«Rivoluzione» è il termine maggiormente accostato alla Roma in queste settimane. È una rivoluzione pensare ad una squadra senza più De Rossi, che saluterà presumibilmente Manolas e Dzeko e che avrà un nuovo allenatore (Gasperini) più un nuovo direttore sportivo. Il lavoro che attende Petrachi non è facile. Il ds è pronto a liberarsi dal Torino. Anche il presidente Cairo, dopo aver fatto muro in questi mesi, si sta arrendendo: «Non posso sapere cosa farà Gianluca nei prossimi giorni.
Dimissioni? Ma che ne so, ma cosa m’importa, chiedetelo a lui Comunque ancora non ha presentato nessuna lettera». Lo farà, nei prossimi giorni. A quel punto, se la nomina ufficiale potrebbe slittare al 1° luglio visto che il Torino non vorrebbe concedergli sconti (ed è favorito in questo dalla modulistica federale), sarà comunque libero d’iniziare a lavorare per il club giallorosso.
LAVORO IMPROBO – In primis dovrà abbassare il monte-ingaggi (ora, senza Luca Pellegrini al Cagliari, è di 90,9 milioni lordi) e poi acquisire calciatori che s’integrino negli schemi di Gasperini. L’allenatore piemontese non è Sarri, più malleabile in generale nell’adattarsi alla rosa a disposizione. Per il suo 3-4-3 ha bisogno di elementi specifici. L’ennesimo ribaltone di mercato è dunque alle porte.

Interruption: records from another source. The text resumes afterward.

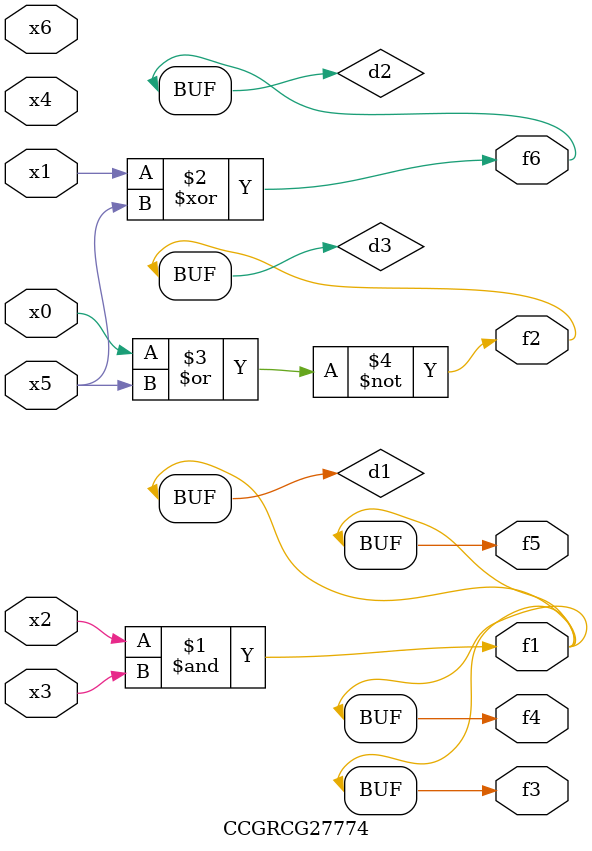
<source format=v>
module CCGRCG27774(
	input x0, x1, x2, x3, x4, x5, x6,
	output f1, f2, f3, f4, f5, f6
);

	wire d1, d2, d3;

	and (d1, x2, x3);
	xor (d2, x1, x5);
	nor (d3, x0, x5);
	assign f1 = d1;
	assign f2 = d3;
	assign f3 = d1;
	assign f4 = d1;
	assign f5 = d1;
	assign f6 = d2;
endmodule

</source>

Il rischio, però, rispetto al passato – quando la Roma poteva mettere in vetrina i propri prezzi pregiati, raccogliere plusvalenze e poi investire nuovamente anche grazie ai soldi della Champions – è che stavolta il modus operandi (al netto di qualche cessione inattesa, leggi Zaniolo) possa rivelarsi più difficile.
Perché il problema non è trovare un acquirente per Dzeko. Il bosniaco, anche se 33enne e con uno stipendio importante (4,5 milioni, 8,3 al lordo), ha ormai ammortizzato (4,2) il suo costo originario più i bonus maturati (21,053). E non lo sarà nemmeno per Manolas che ha una clausola rescissoria di 36 milioni. Paradossalmente neanche per Marcano, arrivato a parametro zero.
CONTI IN SOSPESO – Ci sono altri calciatori della rosa, però, dei quali sarà difficile liberarsi. Prendiamo ad esempio il caso di Pastore, l’emblema del flop estivo di Monchi. L’argentino, 30 anni a giugno, è stato pagato 24,6 milioni (più 1 di commissioni) e ha un contratto sino al 2023. Percepisce un ingaggio di 4 milioni (7,4 al lordo). Tradotto: a breve il valore residuo a bilancio sarà di 19,5 milioni.
Nel suo caso, l’unica strada percorribile appare il prestito, con il rischio però di doversi sobbarcare gran parte dello stipendio. Ma non finisce qui. Perché se Schick (e Karsdorp), flop dell’era monchiana, potrebbe forse ritagliarsi un ruolo alla Ilicic (e in quest’ottica i preliminari di Europa League potrebbero agevolare il lavoro di Petrachi e Gasperini: se si ritrova, rimane, altrimenti cessione/prestito in Germania), improbabile che ce la facciano calciatori come Olsen e Nzonzi.
Il francese classe ’88 è costato 27,9 milioni (più 1,5 di commissioni), guadagna 3,1 milioni (5,7 al lordo) e a bilancio pesa ancora per 22 milioni. Il portiere, invece, è costato meno (9 milioni più 2,3 di commissioni). Chi li vuole, però, giocherà al ribasso. C’è poi Perotti (ingaggio di 2,7 milioni, 5,0 lordi). Già la scorsa estate a Trigoria provarono a trovargli una sistemazione, scontrandosi con il parere negativo del calciatore.
L’argentino adora Gasperini («Mi ha cambiato la carriera») ma sono trascorsi ormai tre anni e Diego a luglio ne farà 31, reduce da una stagione nella quale è stato più in infermeria che in campo. Rischia di diventare un boomerang anche la valutazione (9,5 + 0,5 di commissioni) data a Santon. Per non fare minus-valenza, Petrachi dovrebbe cederlo a 8 milioni. Non pochi.